Nos causa cierta incomodidad (debido a la ignorancia y prejuicios con los que hemos sido educados) relacionarnos con personas que no están definidas sexual o genéricamente. Nos bloqueamos sin saber cómo tratar a una transexual o a una mujer con aspecto de hombre. Y la razón es sencilla a la vez que cruel: nos sentimos más cómodos y a salvo relacionándonos con personas predecibles que piensan y sienten según nuestras costumbres e ideologías o, al menos, aunque sus ideas no coincidan con las nuestras, sabemos cuáles son y eso de alguna manera nos tranquiliza. Priorizamos el «constructo social» de un individuo antes que a la «persona» que realmente pueda llegar a ser.

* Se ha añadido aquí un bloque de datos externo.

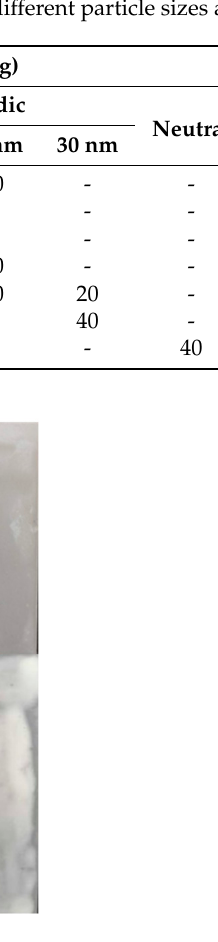
Figure 9. The morphology of coatings with silica sols of different particle sizes and acid base: ( a )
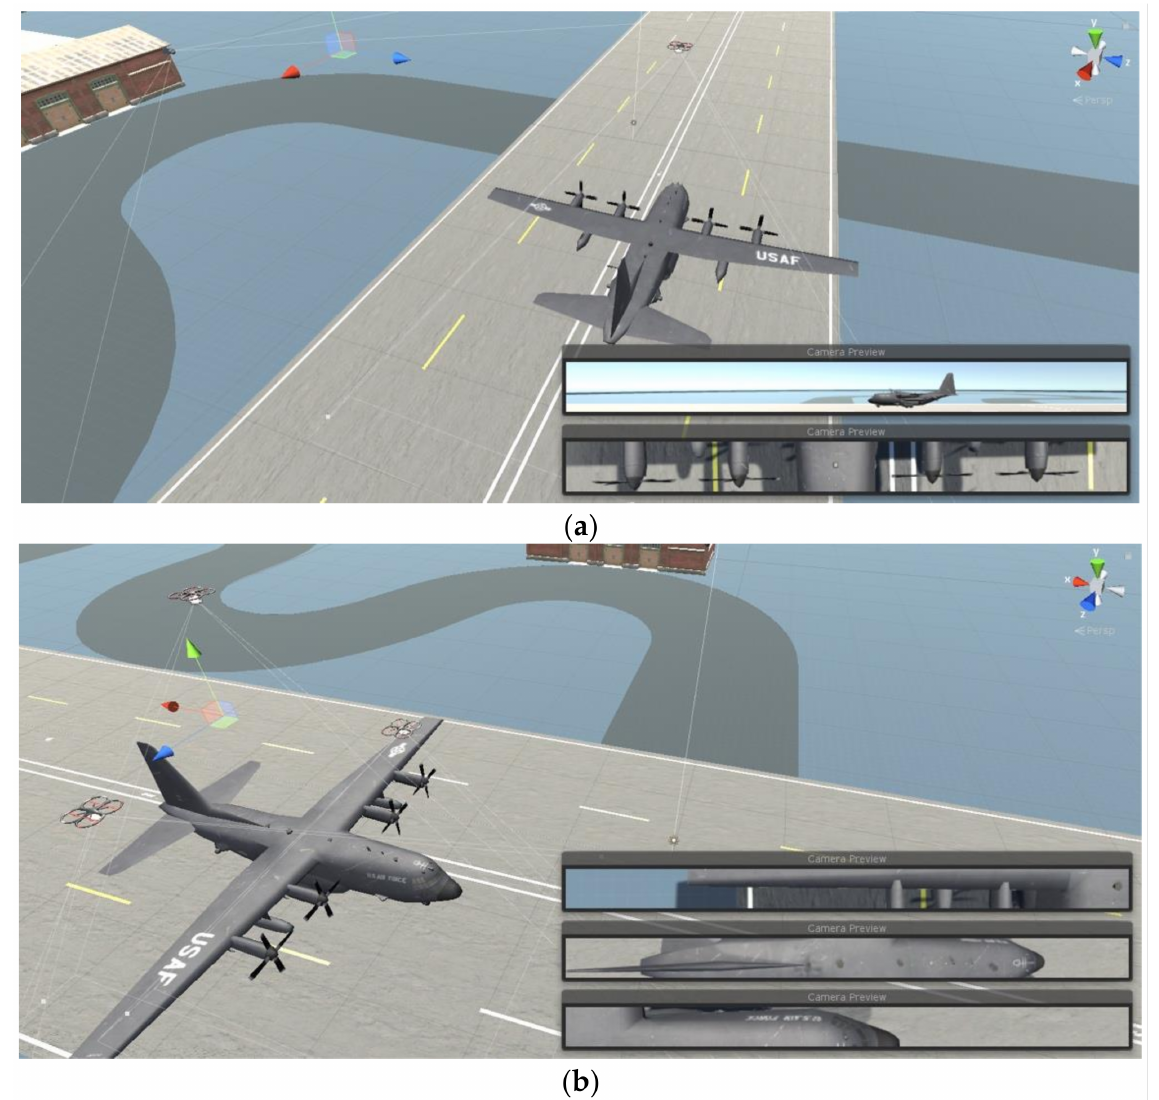
Figure 5. ( a ) Scenario with UAV and surveillance cameras, ( b ) scenario with multiple surveillance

Carl Jung nos habla del animus, una fuerza o energía que puede ser masculina o femenina y que todo ser humano lleva en su interior. De manera lamentable, la educación y la cultura judeocristiana, especialmente, han censurado y castrado ese animus evitando que tanto hombres como mujeres mostremos la energía opuesta a nuestra identidad sexual, sea cual sea, y compensemos así ciertos comportamientos radicales y educacionales cargados de prejuicios y falsas creencias.
El establishment no es un ente abstracto que nos controla desde algún lugar del universo. La sociedad y sus valores son obra de todos nosotros, de nuestras decisiones, abdicaciones y carencias. También debe su existencia a los logros y a la valentía de muchas personas (la mayoría silenciadas y anónimas) que abandonaron su zona de confort para arrojarse a la incertidumbre de lo desconocido, y por ello consiguieron derechos, avances y un legado humanista que nos brindaron sin pedir nada a cambio.
Lo que quiero decir es que mientras la mayoría de nosotros prefiramos la seguridad de una vida fácil, cómoda y previsible seguiremos a merced del liderazgo corrupto, hostil y egoísta de quienes manejan a sus anchas nuestras vidas, sin ser nosotros apenas conscientes de la magnitud de su influencia. Y lo peor no es solo esto, sino que cuanto más nos acomodamos, más incorporamos sus principios al sistema de valores con el que sentimos nuestra identidad. Nos volvemos cómplices silenciosos de los delitos que la sociedad comete contra la dignidad de los seres humanos.
A larga, ninguna revolución masiva ha sido útil para liberar al ser humano de su tendencia ambiciosa, egoísta, corrupta e insolidaria. Porque están basadas en apropiarse del poder del otro para conseguir un beneficio propio.
La única manera de combatir la «esclavitud» que nos convierte en seres condicionados a actuar y a pensar dentro de los márgenes recomendados socialmente es declarándonos la guerra a nosotros mismos.